Have you had it? Have you had that moment during the process of achieving your goal when you're just not sure you can do it? I know I have. You are trying to attain a goal you knew from the start would not be easy. At a certain point in striving towards that goal, you have that twinge of doubt. "Maybe I'm not cut out for school." "Is it even realistic to live debt-free?" "Is this marriage even worth the effort anymore?"
Look, we all face it. I call it a "Do or Die" point. We all come to a point where we either give up, or we grit our teeth, square our jaw, and continue to progress toward the goal we have set out. This is the point where we have the mentality of not being denied our goal.
Some of you may be there right now. I know I was last week. If you are, let me encourage you to tell your doubts "NO!" This is not the time to quit. This is the time to bear down and do it! To quote Dave Ramsey, now is the time to act as if "nothing's moved unless it's shoved!"
You have come too far and worked to hard to give up now! You can do this! Finish that degree! Pay off that debt! Fight for your marriage and family as if your life depended on it!

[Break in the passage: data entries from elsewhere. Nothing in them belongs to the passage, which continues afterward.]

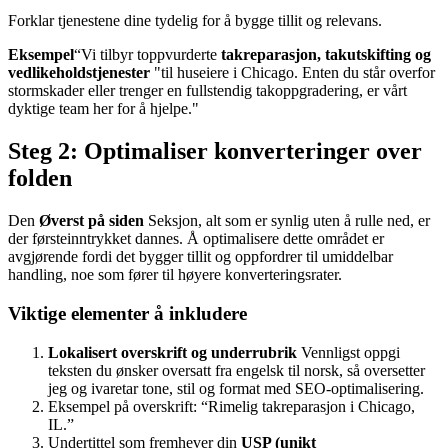
Forklar tjenestene dine tydelig for å bygge tillit og relevans.
Eksempel
“Vi tilbyr toppvurderte
takreparasjon, takutskifting og
vedlikeholdstjenester
"til huseiere i Chicago. Enten du står overfor
stormskader eller trenger en fullstendig takoppgradering, er vårt
dyktige team her for å hjelpe."
Steg 2: Optimaliser konverteringer over
folden
Den
Øverst på siden
Seksjon, alt som er synlig uten å rulle ned, er
der førsteinntrykket dannes. Å optimalisere dette området er
avgjørende fordi det bygger tillit og oppfordrer til umiddelbar
handling, noe som fører til høyere konverteringsrater.
Viktige elementer å inkludere
Lokalisert overskrift og underrubrik
Vennligst oppgi
teksten du ønsker oversatt fra engelsk til norsk, så oversetter
jeg og ivaretar tone, stil og format med SEO-optimalisering.
Eksempel på overskrift: “Rimelig takreparasjon i Chicago,
IL.”
Undertittel som fremhever din
USP (unikt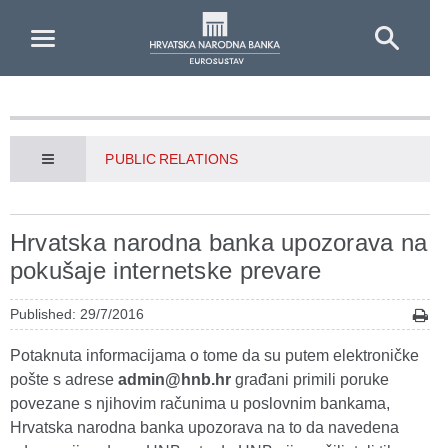
Skip to Main Content
PUBLIC RELATIONS
Hrvatska narodna banka upozorava na
pokušaje internetske prevare
Published: 29/7/2016
Potaknuta informacijama o tome da su putem elektroničke
pošte s adrese
admin@hnb.hr
građani primili poruke
povezane s njihovim računima u poslovnim bankama,
Hrvatska narodna banka upozorava na to da navedena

Some of you may be wavering, thinking you don't have the strength. You may thinking you don't have what it takes to win. Trust me: YOU HAVE GOT WHAT IT TAKES! All you have to do is do it!

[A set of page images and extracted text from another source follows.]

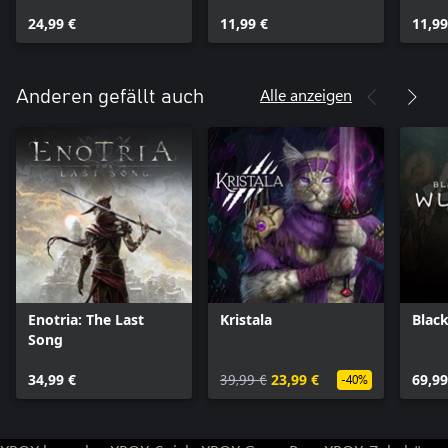
24,99 €
11,99 €
11,99
Alle anzeigen
Anderen gefällt auch
Enotria: The Last
Kristala
Blac
Song
34,99 €
39,99 €
23,99 €
69,99
-40%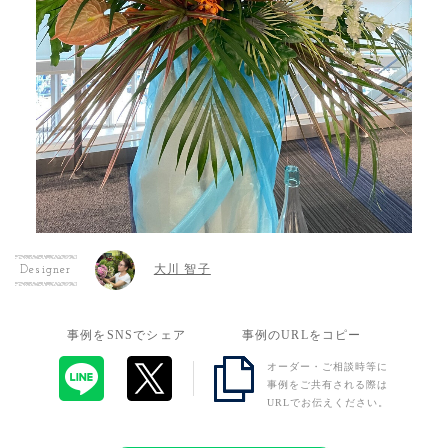
大川 智子
Designer
事例をSNSでシェア
事例のURLをコピー
オーダー・ご相談時等に
事例をご共有される際は
URLでお伝えください。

Wednesday, January 13, 2010

The main thing is to keep the main thing the main thing

I often wonder about this quote. I first came across it in reading a book by Dave Busby over 15 years ago. I can't explain why I'm thinking about it now, but it gets me to thinking. It makes me ask myself, "What is my main thing?" Is it finishing college? Is it having a great marriage? Is it having positive kids in a negative world? Is it having good friendships? What is it that makes me tick? Why do I exist? What is, "the main thing?"
This question was answered about 2000 years ago by Jesus of Nazareth. According to his pal Matthew, Jesus told his followers to "[s]teep your life in God-reality, God-initiative, God-provisions. Don't worry about missing out. You'll find all your everyday human concerns will be met" (Mt. 6:33, MSG). That's it! That's the main thing! Focus on Jesus to start with, and everything else will fall into place!

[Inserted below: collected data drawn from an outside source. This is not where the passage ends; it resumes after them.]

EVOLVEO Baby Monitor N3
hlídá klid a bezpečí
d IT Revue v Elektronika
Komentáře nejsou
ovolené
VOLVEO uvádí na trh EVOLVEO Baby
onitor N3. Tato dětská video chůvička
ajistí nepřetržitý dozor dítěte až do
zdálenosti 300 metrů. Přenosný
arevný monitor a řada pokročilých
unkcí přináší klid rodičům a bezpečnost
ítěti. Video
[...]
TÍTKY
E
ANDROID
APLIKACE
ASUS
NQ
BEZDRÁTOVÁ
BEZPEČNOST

Now, before your start laughing too hard, I also want to remind you that Jesus was no ivory tower philosopher. Shortly before His unjust murder, He reminded his friends that "[i]n this godless world you will continue to experience difficulties. But take heart! I've conquered the world" (Jn 16:33, MSG). Jesus wants us to remember that even though life can get really hard, He is still really good, and He really loves you, a lot.
So, when that term paper becomes almost unbearable, or you woke up with one nerve left, and your spouse is getting on it, or it seems no use to raise your kids according to principles rather than pragmatism, you too can take heart. Jesus is the mighty conquerer of this world.